Tâche 1 = Recopiez les entrées depuis leur tout début jusqu'à la ligne contenant "Seite auf Linke", incluse, en substituant "ANUNCIOS" à "PUBLICIDAD" et sans rien modifier d'autre. Laissez les images de côté.

Extrait du document =
Description : La notion d'inégalités environnementales s'est largement popularisée en France depuis
une dizaine d'années. Possédant un ancrage sanitaire marqué, elle a rencontré la problématique
des inégalités sociales de santé, elles-mêmes venues sur le devant de la scène au
début des années 2000. Après un bref rappel de ce que recouvrent les notions étroitement
imbriquées d'environnement et de santé, cette contribution met l'accent sur le renouvellement
apporté par la notion de capabilité développée par Sen à la compréhension de l'inégalité.
L'environnement est une « ressource » aujourd'hui fragilisée, à laquelle la santé
vient largement s'abreuver, avec une dimension collective, voire même communautaire,
parfois en discordance avec la qualité de la vie individuelle. Or cette plasticité
de l'environnement est difficile à appréhender dans le contexte français encore largement
sous l'emprise du contrat social établi par Rousseau à travers une démarche particulièrement
rigide et contraignante pour les individus puisqu'elle impose « l'aliénation totale
de chaque associé avec tous ses droits à toute la communauté ». Les travaux de Sen,
au contraire, poussent à envisager un paysage social profondément différencié dans
lequel interviennent de multiples critères propres aux individus et à leurs capacités.

Entrées =

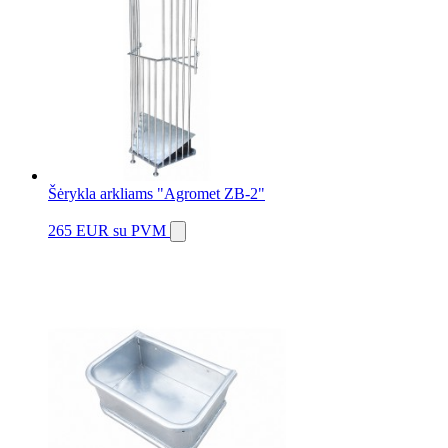
Šėrykla arkliams "Agromet ZB-2"
265 EUR
su PVM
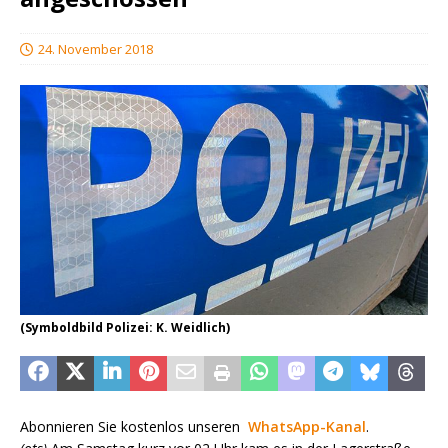
24. November 2018
(Symboldbild Polizei: K. Weidlich)
Abonnieren Sie kostenlos unseren
WhatsApp-Kanal
.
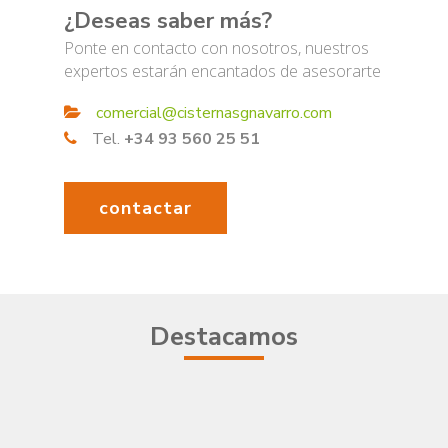
¿Deseas saber más?
Ponte en contacto con nosotros, nuestros
expertos estarán encantados de asesorarte
comercial@cisternasgnavarro.com
Tel.
+34 93 560 25 51
contactar
Destacamos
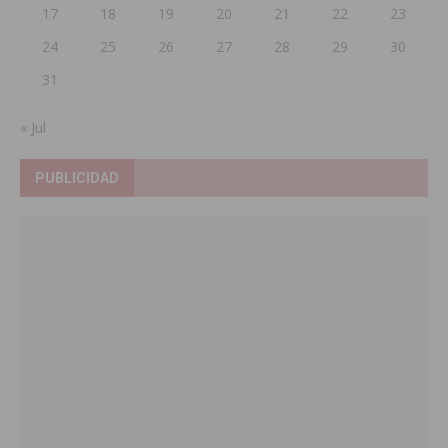
17
18
19
20
21
22
23
24
25
26
27
28
29
30
31
« Jul
PUBLICIDAD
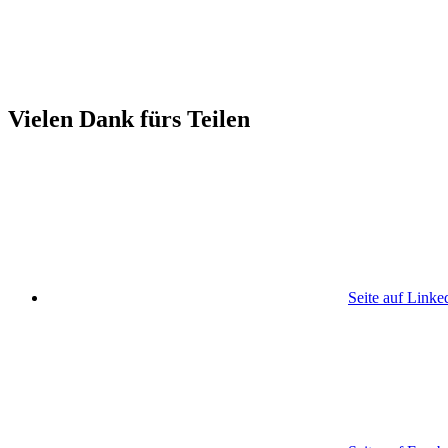
Vielen Dank fürs Teilen
Seite auf Linke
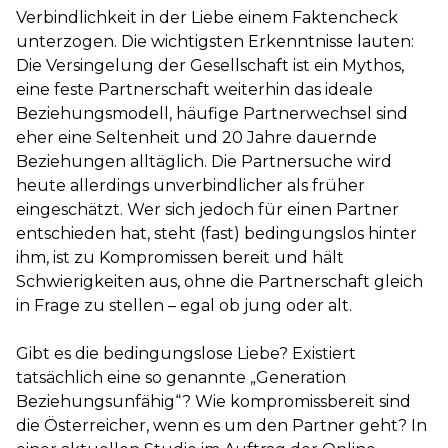
Verbindlichkeit in der Liebe einem Faktencheck
unterzogen. Die wichtigsten Erkenntnisse lauten:
Die Versingelung der Gesellschaft ist ein Mythos,
eine feste Partnerschaft weiterhin das ideale
Beziehungsmodell, häufige Partnerwechsel sind
eher eine Seltenheit und 20 Jahre dauernde
Beziehungen alltäglich. Die Partnersuche wird
heute allerdings unverbindlicher als früher
eingeschätzt. Wer sich jedoch für einen Partner
entschieden hat, steht (fast) bedingungslos hinter
ihm, ist zu Kompromissen bereit und hält
Schwierigkeiten aus, ohne die Partnerschaft gleich
in Frage zu stellen – egal ob jung oder alt.
Gibt es die bedingungslose Liebe? Existiert
tatsächlich eine so genannte „Generation
Beziehungsunfähig“? Wie kompromissbereit sind
die Österreicher, wenn es um den Partner geht? In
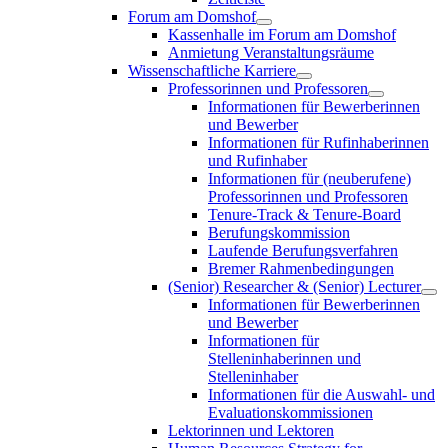
Forum am Domshof
Kassenhalle im Forum am Domshof
Anmietung Veranstaltungsräume
Wissenschaftliche Karriere
Professorinnen und Professoren
Informationen für Bewerberinnen
und Bewerber
Informationen für Rufinhaberinnen
und Rufinhaber
Informationen für (neuberufene)
Professorinnen und Professoren
Tenure-Track & Tenure-Board
Berufungskommission
Laufende Berufungsverfahren
Bremer Rahmenbedingungen
(Senior) Researcher & (Senior) Lecturer
Informationen für Bewerberinnen
und Bewerber
Informationen für
Stelleninhaberinnen und
Stelleninhaber
Informationen für die Auswahl- und
Evaluationskommissionen
Lektorinnen und Lektoren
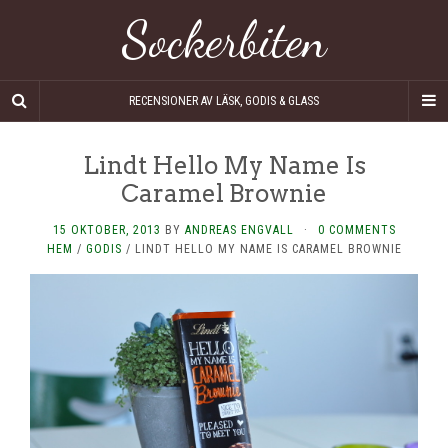
Sockerbiten
RECENSIONER AV LÄSK, GODIS & GLASS
Lindt Hello My Name Is
Caramel Brownie
15 OKTOBER, 2013
BY
ANDREAS ENGVALL
·
0 COMMENTS
HEM
/
GODIS
/
LINDT HELLO MY NAME IS CARAMEL BROWNIE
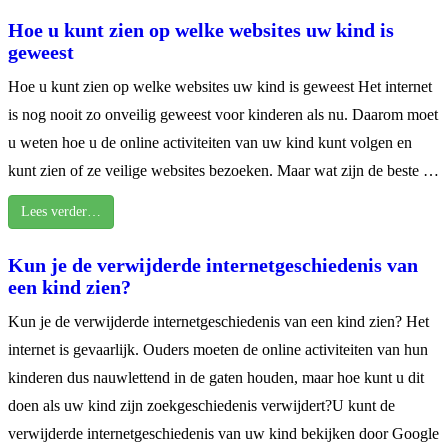
Hoe u kunt zien op welke websites uw kind is
geweest
Hoe u kunt zien op welke websites uw kind is geweest Het internet
is nog nooit zo onveilig geweest voor kinderen als nu. Daarom moet
u weten hoe u de online activiteiten van uw kind kunt volgen en
kunt zien of ze veilige websites bezoeken. Maar wat zijn de beste …
Lees verder…
Kun je de verwijderde internetgeschiedenis van
een kind zien?
Kun je de verwijderde internetgeschiedenis van een kind zien? Het
internet is gevaarlijk. Ouders moeten de online activiteiten van hun
kinderen dus nauwlettend in de gaten houden, maar hoe kunt u dit
doen als uw kind zijn zoekgeschiedenis verwijdert?U kunt de
verwijderde internetgeschiedenis van uw kind bekijken door Google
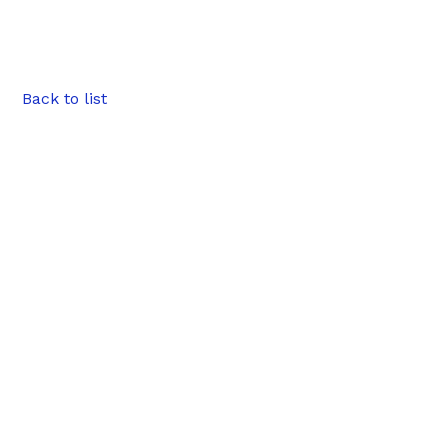
Back to list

Tâche 2 = Relevez toutes les notions que l'extrait sur les inégalités environnementales désigne expressément par le mot « notion » ou « notions ».

Corrigé rédigé 1 =
Šėrykla arkliams "Agromet ZB-2"
265 EUR
su PVM
24. November 2018
(Symboldbild Polizei: K. Weidlich)
Abonnieren Sie kostenlos unseren
WhatsApp-Kanal
.
¿Deseas saber más?
Ponte en contacto con nosotros, nuestros
expertos estarán encantados de asesorarte
comercial@cisternasgnavarro.com
Tel.
+34 93 560 25 51
contactar
Destacamos
17
18
19
20
21
22
23
24
25
26
27
28
29
30
31
« Jul
ANUNCIOS
Vielen Dank fürs Teilen
Seite auf Linke

Corrigé rédigé 2 = inégalités environnementales, environnement, santé, capabilité